From Product Hilbert Spaces to the Generalized Koopman Operator and the Nonlinear Fundamental Lemma

TL;DR

This paper introduces a novel generalized Koopman operator framework for nonlinear systems with control inputs, leveraging basis functions in a product Hilbert space, and demonstrates its effectiveness on dynamical systems and robotic control.

Contribution

It develops a new approach to extend the Koopman operator to controlled systems using tensor product Hilbert spaces, relaxing classical invariance conditions.

Findings

Successfully applied to Van der Pol oscillator dynamics.

Enabled predictive control of a soft-robotic manipulator.

Provided a new nonlinear fundamental lemma for data-driven control.

Abstract

The generalization of the Koopman operator to systems with control input and the derivation of a nonlinear fundamental lemma are two open problems that play a key role in the development of data-driven control methods for nonlinear systems.
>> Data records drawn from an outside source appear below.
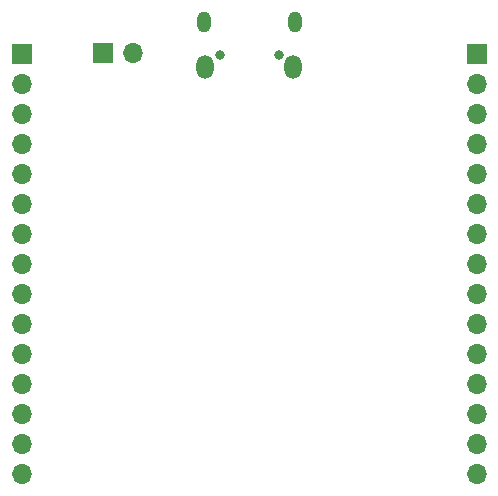
<source format=gbr>
%TF.GenerationSoftware,KiCad,Pcbnew,(5.1.12)-1*%
%TF.CreationDate,2021-12-29T23:54:55+01:00*%
%TF.ProjectId,STM32_Devkit,53544d33-325f-4446-9576-6b69742e6b69,rev?*%
%TF.SameCoordinates,Original*%
%TF.FileFunction,Soldermask,Bot*%
%TF.FilePolarity,Negative*%
%FSLAX46Y46*%
G04 Gerber Fmt 4.6, Leading zero omitted, Abs format (unit mm)*
G04 Created by KiCad (PCBNEW (5.1.12)-1) date 2021-12-29 23:54:55*
%MOMM*%
%LPD*%
G01*
G04 APERTURE LIST*
%ADD10O,1.450000X2.000000*%
%ADD11O,1.150000X1.800000*%
%ADD12O,0.800000X0.800000*%
%ADD13O,1.700000X1.700000*%
%ADD14R,1.700000X1.700000*%
G04 APERTURE END LIST*
D10*
%TO.C,J1*%
X186725000Y-110600000D03*
X179275000Y-110600000D03*
D11*
X186875000Y-106800000D03*
X179125000Y-106800000D03*
D12*
X185500000Y-109550000D03*
X180500000Y-109550000D03*
%TD*%
D13*
%TO.C,J2*%
X163750000Y-145060000D03*
X163750000Y-142520000D03*
X163750000Y-139980000D03*
X163750000Y-137440000D03*
X163750000Y-134900000D03*
X163750000Y-132360000D03*
X163750000Y-129820000D03*
X163750000Y-127280000D03*
X163750000Y-124740000D03*
X163750000Y-122200000D03*
X163750000Y-119660000D03*
X163750000Y-117120000D03*
X163750000Y-114580000D03*
X163750000Y-112040000D03*
D14*
X163750000Y-109500000D03*
%TD*%
%TO.C,J3*%
X202250000Y-109500000D03*
D13*
X202250000Y-112040000D03*
X202250000Y-114580000D03*
X202250000Y-117120000D03*
X202250000Y-119660000D03*
X202250000Y-122200000D03*
X202250000Y-124740000D03*
X202250000Y-127280000D03*
X202250000Y-129820000D03*
X202250000Y-132360000D03*
X202250000Y-134900000D03*
X202250000Y-137440000D03*
X202250000Y-139980000D03*
X202250000Y-142520000D03*
X202250000Y-145060000D03*
%TD*%
D14*
%TO.C,JP1*%
X170600000Y-109400000D03*
D13*
X173140000Y-109400000D03*
%TD*%
M02*

</source>
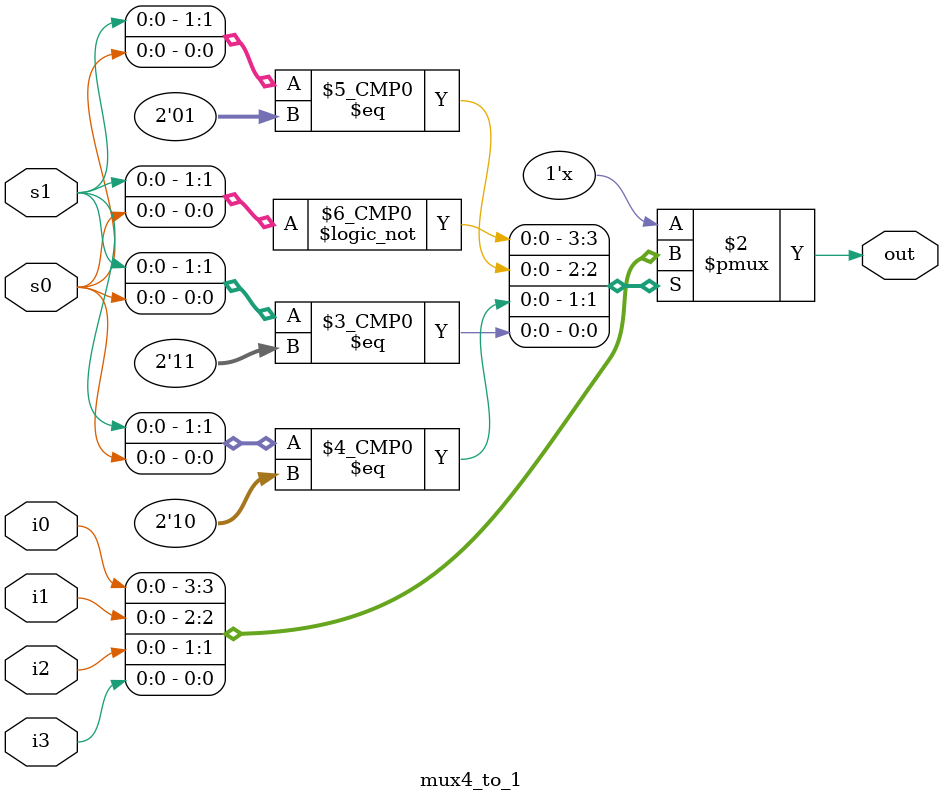
<source format=v>
module mux4_to_1(out,i0,i1,i2,i3,s1,s0);

	output	out;
	input	i0,i1,i2,i3;
	input	s1,s0;
	
	reg out;
	
	always @(s1 or s0 or i0 or i1 or i2 or i3 )
	begin
		case ({s1,s0})
		2'b00:out=i0;
		2'b01:out=i1;
		2'b10:out=i2;
		2'b11:out=i3;
		default: out = 1'bx;
		endcase
	end 
endmodule
</source>
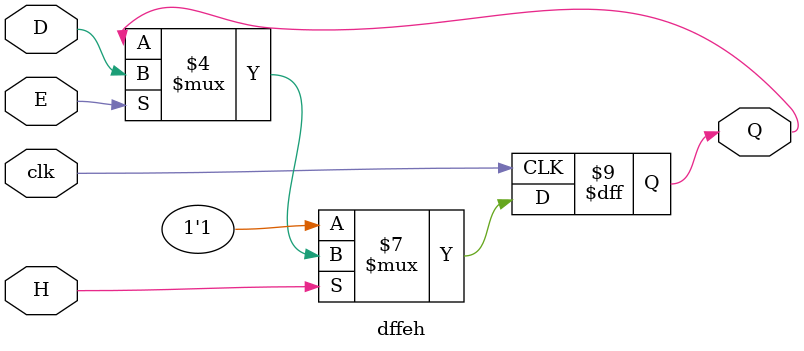
<source format=v>
module dffeh(D,clk,E,H,Q);
input D;      
input clk;   
input E;     
input H;      
output reg Q;     

always @(posedge clk) 

begin
	if (H == 1'b0) begin // sync. set active low
            Q <= 1'b1;
	end
	else if (E == 1'b1) begin
            Q <= D; 
        end
end 

endmodule 

</source>
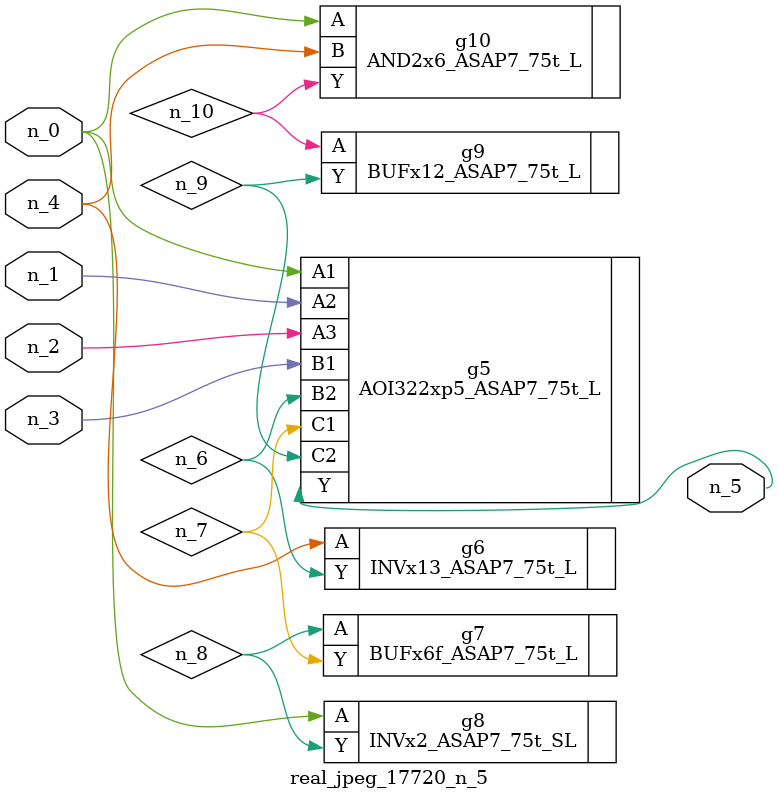
<source format=v>
module real_jpeg_17720_n_5 (n_4, n_0, n_1, n_2, n_3, n_5);

input n_4;
input n_0;
input n_1;
input n_2;
input n_3;

output n_5;

wire n_8;
wire n_6;
wire n_7;
wire n_10;
wire n_9;

AOI322xp5_ASAP7_75t_L g5 ( 
.A1(n_0),
.A2(n_1),
.A3(n_2),
.B1(n_3),
.B2(n_6),
.C1(n_7),
.C2(n_9),
.Y(n_5)
);

INVx2_ASAP7_75t_SL g8 ( 
.A(n_0),
.Y(n_8)
);

AND2x6_ASAP7_75t_L g10 ( 
.A(n_0),
.B(n_4),
.Y(n_10)
);

INVx13_ASAP7_75t_L g6 ( 
.A(n_4),
.Y(n_6)
);

BUFx6f_ASAP7_75t_L g7 ( 
.A(n_8),
.Y(n_7)
);

BUFx12_ASAP7_75t_L g9 ( 
.A(n_10),
.Y(n_9)
);


endmodule
</source>
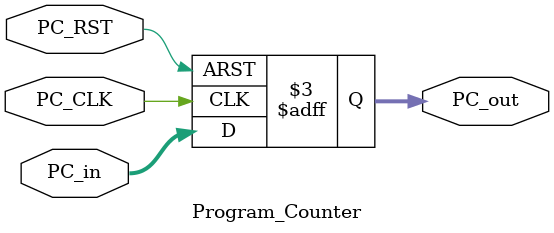
<source format=v>
module Program_Counter(
    input wire              PC_CLK,
    input wire              PC_RST,
    input wire  [31:0]      PC_in,
    output reg  [31:0]      PC_out
);

always @(posedge PC_CLK or negedge PC_RST)
begin
  if(!PC_RST)
  PC_out <= 32'b0;
  else 
  PC_out <= PC_in;
end

endmodule
</source>
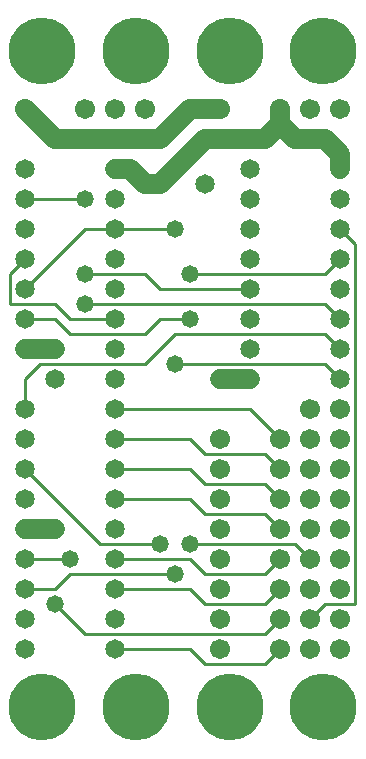
<source format=gbl>
%MOIN*%
%FSLAX25Y25*%
G04 D10 used for Character Trace; *
G04     Circle (OD=.01000) (No hole)*
G04 D11 used for Power Trace; *
G04     Circle (OD=.06700) (No hole)*
G04 D12 used for Signal Trace; *
G04     Circle (OD=.01100) (No hole)*
G04 D13 used for Via; *
G04     Circle (OD=.05800) (Round. Hole ID=.02800)*
G04 D14 used for Component hole; *
G04     Circle (OD=.06500) (Round. Hole ID=.03500)*
G04 D15 used for Component hole; *
G04     Circle (OD=.06700) (Round. Hole ID=.04300)*
G04 D16 used for Component hole; *
G04     Circle (OD=.08100) (Round. Hole ID=.05100)*
G04 D17 used for Component hole; *
G04     Circle (OD=.08900) (Round. Hole ID=.05900)*
G04 D18 used for Component hole; *
G04     Circle (OD=.11300) (Round. Hole ID=.08300)*
G04 D19 used for Component hole; *
G04     Circle (OD=.16000) (Round. Hole ID=.13000)*
G04 D20 used for Component hole; *
G04     Circle (OD=.18300) (Round. Hole ID=.15300)*
G04 D21 used for Component hole; *
G04     Circle (OD=.22291) (Round. Hole ID=.19291)*
%ADD10C,.01000*%
%ADD11C,.06700*%
%ADD12C,.01100*%
%ADD13C,.05800*%
%ADD14C,.06500*%
%ADD15C,.06700*%
%ADD16C,.08100*%
%ADD17C,.08900*%
%ADD18C,.11300*%
%ADD19C,.16000*%
%ADD20C,.18300*%
%ADD21C,.22291*%
%IPPOS*%
%LPD*%
G90*X0Y0D02*D21*X15625Y15625D03*D14*              
X10000Y35000D03*D12*X30000Y40000D02*X90000D01*    
X95000Y45000D01*D15*D03*D12*X70000Y50000D02*      
X90000D01*X70000D02*X65000Y55000D01*X40000D01*D14*
D03*Y65000D03*D12*X65000D01*X70000Y60000D01*      
X90000D01*X95000Y65000D01*D15*D03*D12*X105000D02* 
X100000Y70000D01*D15*X105000Y65000D03*D12*        
X65000Y70000D02*X100000D01*D13*X65000D03*D15*     
X75000Y65000D03*D12*X70000Y80000D02*X90000D01*    
X95000Y75000D01*D15*D03*X105000Y85000D03*         
Y75000D03*X95000Y85000D03*D12*X90000Y90000D01*    
X70000D01*X65000Y95000D01*X40000D01*D14*D03*      
Y105000D03*D12*X65000D01*X70000Y100000D01*        
X90000D01*X95000Y95000D01*D15*D03*                
X105000Y105000D03*Y95000D03*X95000Y105000D03*D12* 
X85000Y115000D01*X40000D01*D14*D03*Y125000D03*D12*
X15000Y130000D02*X50000D01*X10000Y125000D02*      
X15000Y130000D01*X10000Y115000D02*Y125000D01*D14* 
Y115000D03*X20000Y125000D03*X10000Y105000D03*D13* 
X20000Y135000D03*D11*X10000D01*D14*D03*D12*       
X25000Y140000D02*X20000Y145000D01*                
X25000Y140000D02*X50000D01*X55000Y145000D01*      
X65000D01*D13*D03*D12*X50000Y130000D02*           
X60000Y140000D01*X110000D01*X115000Y135000D01*D14*
D03*D12*Y125000D02*X110000Y130000D01*D14*         
X115000Y125000D03*D12*X60000Y130000D02*X110000D01*
D13*X60000D03*X75000Y125000D03*D11*X85000D01*D14* 
D03*Y135000D03*D15*X105000Y115000D03*             
X75000Y105000D03*D14*X85000Y145000D03*D12*        
X115000D02*X110000Y150000D01*D14*                 
X115000Y145000D03*D12*X30000Y150000D02*X110000D01*
D13*X30000D03*D12*X25000Y145000D02*X40000D01*D14* 
D03*Y155000D03*Y135000D03*D12*X55000Y155000D02*   
X50000Y160000D01*X55000Y155000D02*X85000D01*D14*  
D03*Y165000D03*D13*X65000Y160000D03*D12*          
X110000D01*X115000Y165000D01*D14*D03*D12*         
X120000Y50000D02*Y170000D01*X110000Y50000D02*     
X120000D01*X105000Y45000D02*X110000Y50000D01*D15* 
X105000Y45000D03*X115000Y35000D03*Y55000D03*      
X95000D03*D12*X90000Y50000D01*D15*                
X105000Y35000D03*X75000D03*Y55000D03*X105000D03*  
X75000Y45000D03*X95000Y35000D03*D12*              
X90000Y30000D01*X70000D01*X65000Y35000D01*        
X40000D01*D14*D03*D12*X30000Y40000D02*            
X20000Y50000D01*D13*D03*D12*X10000Y55000D02*      
X20000D01*D14*X10000D03*D12*X20000D02*            
X25000Y60000D01*X60000D01*D13*D03*X55000Y70000D03*
D12*X35000D01*X10000Y95000D01*D14*D03*Y85000D03*  
Y75000D03*D11*X20000D01*D13*D03*D14*              
X10000Y65000D03*D12*X25000D01*D13*D03*D14*        
X40000Y75000D03*Y85000D03*D12*X65000D01*          
X70000Y80000D01*D15*X75000Y75000D03*Y85000D03*    
Y95000D03*D14*X40000Y45000D03*D15*X115000D03*     
Y65000D03*Y75000D03*Y85000D03*Y95000D03*          
Y105000D03*Y115000D03*D14*X10000Y45000D03*D21*    
X46875Y15625D03*X78125D03*X109375D03*D12*         
X25000Y145000D02*X20000Y150000D01*X5000D01*       
Y160000D01*X10000Y165000D01*D14*D03*Y175000D03*   
Y155000D03*D12*X30000Y175000D01*X40000D01*D14*D03*
D12*X60000D01*D13*D03*D14*X70000Y190000D03*D12*   
X30000Y160000D02*X50000D01*D13*X30000D03*D14*     
X40000Y165000D03*D12*X10000Y145000D02*X20000D01*  
D14*X10000D03*X40000Y185000D03*D13*X30000D03*D12* 
X10000D01*D14*D03*Y195000D03*D11*X20000Y205000D02*
X55000D01*X65000Y215000D01*X75000D01*D15*D03*D11* 
X55000Y190000D02*X70000Y205000D01*                
X50000Y190000D02*X55000D01*D14*X50000D03*D11*     
X45000Y195000D01*X40000D01*D14*D03*D15*           
X50000Y215000D03*D11*X20000Y205000D02*            
X10000Y215000D01*D15*D03*D21*X15625Y234375D03*D15*
X30000Y215000D03*X40000D03*D21*X46875Y234375D03*  
D11*X70000Y205000D02*X90000D01*X95000Y210000D01*  
X100000Y205000D01*X110000D01*X115000Y200000D01*   
Y195000D01*D14*D03*Y185000D03*D15*                
X95000Y215000D03*D11*Y210000D01*D15*              
X105000Y215000D03*D14*X85000Y195000D03*D15*       
X115000Y215000D03*D21*X109375Y234375D03*D14*      
X85000Y185000D03*D21*X78125Y234375D03*D14*        
X85000Y175000D03*X115000D03*D12*X120000Y170000D01*
D14*X115000Y155000D03*M02*                        

</source>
In this paper we derive a novel solution to these problems based on basis functions expansion in a product Hilbert space constructed as the tensor product between the Hilbert spaces of the state and input observable functions, respectively. We identify relaxed invariance conditions that guarantee existence of a bounded linear operator, i.e., the generalized Koopman operator, from the constructed product Hilbert space to the Hilbert space corresponding to the lifted state propagated forward in time. Compared to classical Koopman invariance conditions, measure preservation is not required. Moreover, we derive a nonlinear fundamental lemma by exploiting the constructed exact infinite-dimensional bilinear Koopman representation and Hankel operators. The effectiveness of the developed generalized Koopman embedding is illustrated on the Van der Pol oscillator and in predictive control of a soft-robotic manipulator model.